The researchers from the institute use spectral signatures – the wavelength of light reflected back to a satellite — from growing paddy crops to predicting the risk for spread of Japanese Encephalitis, a viral infection transmitted by mosquitoes that causes inflammation in the brain.

“The biggest predictor for the spread of the infection is the mosquito population. The mosquitoes that spread the infection are actually zoophilic, meaning they prefer biting animals. But when their population explodes, there is a spill-over and some end up biting humans. Every stage of paddy growth has a different spectral signature, so we were able to associate the particular stage of growth with vector abundance. So, if all other factors like presence of host and weather are conducive, we can tell when an outbreak might happen,” said Dr Sabesan.
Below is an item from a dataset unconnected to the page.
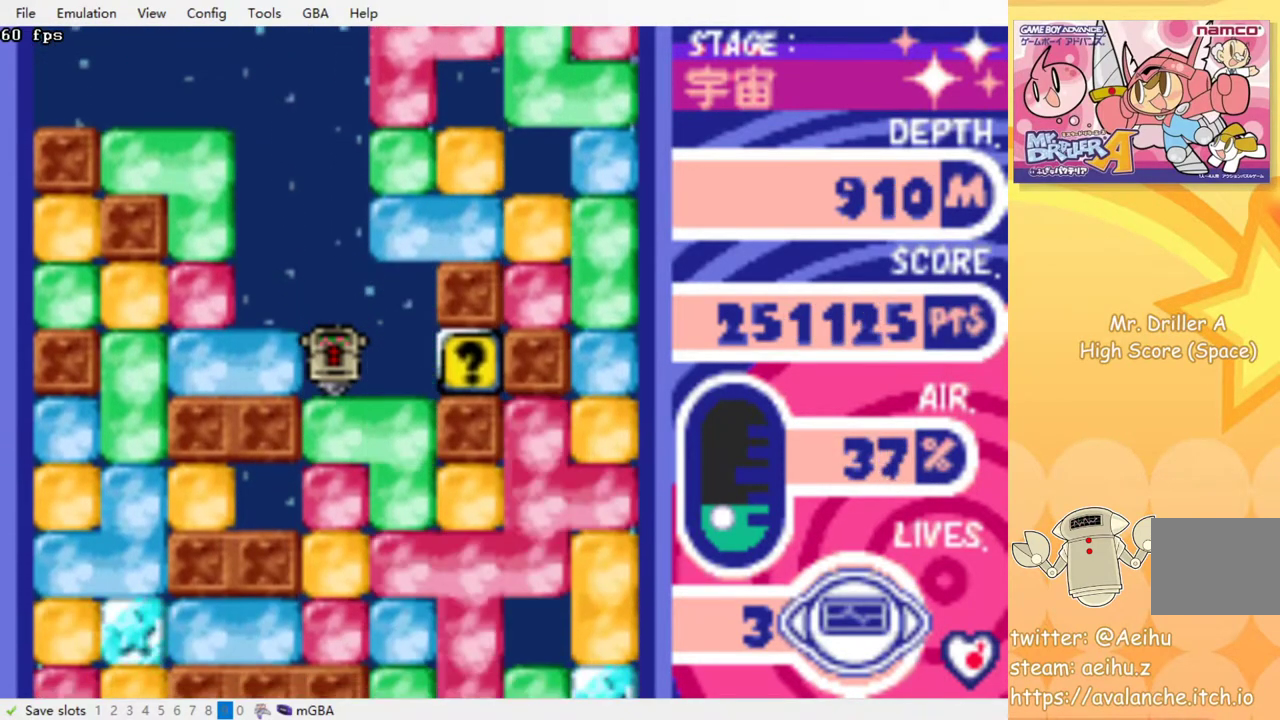
{"buttons": [], "events": []}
India reports anywhere between 1,000 and 2,000 cases of the infection every year, with about 200 to 300 deaths, according to data from the National Vector Borne Disease Control Programme. Most of the infections are mild and lead to symptoms such as fever, headache, and vomiting. It can also lead to altered mental status and seizures in some.

The disease came to limelight when more than 60 children in UP’s Gorakhpur died at a hospital facing an oxygen crisis. Incidentally, it was the Puducherry institute that showed most of the deaths were actually caused by another mite-borne infection called scrub typhus.


Keeping its successes with risk-mapping of various diseases, the institute is now set to see whether the rare infection first detected in forests of Karnataka has been spreading north and even in eastern states of the country. KFD is a haemorrhagic fever – a disease that leads to internal bleeding — caused by a virus transmitted by ticks. Cases of the infection and deaths have been reported from the western states of Karnataka, Kerala, Tamil Nadu, Gujarat, and Maharashtra.

“The change in land use patterns and thinning forests are the best predictors of the prevalence of the infection. Using GIS data we will do risk mapping for the disease to see whether it is expanding towards the north,” said Dr Sabesan. The model will try to determine climate change and other factors which might lead to transmission of the infection in other parts of the country.

Along with the mapping and on-ground verification of the findings, researchers from the institute are about to undertake a project to study whether the disease-causing tick carried the virus across India, including the eastern parts of the country. The project also aims to see whether the people in these regions have been previously exposed to the infection.

“This will be done in mission mode. Other than mapping, all the information that we gather will help us in developing a plan for eliminating the infection. Our researchers will work on developing diagnostics and vaccines against the infection,” said Dr Ashwani Kumar, director, VCRC.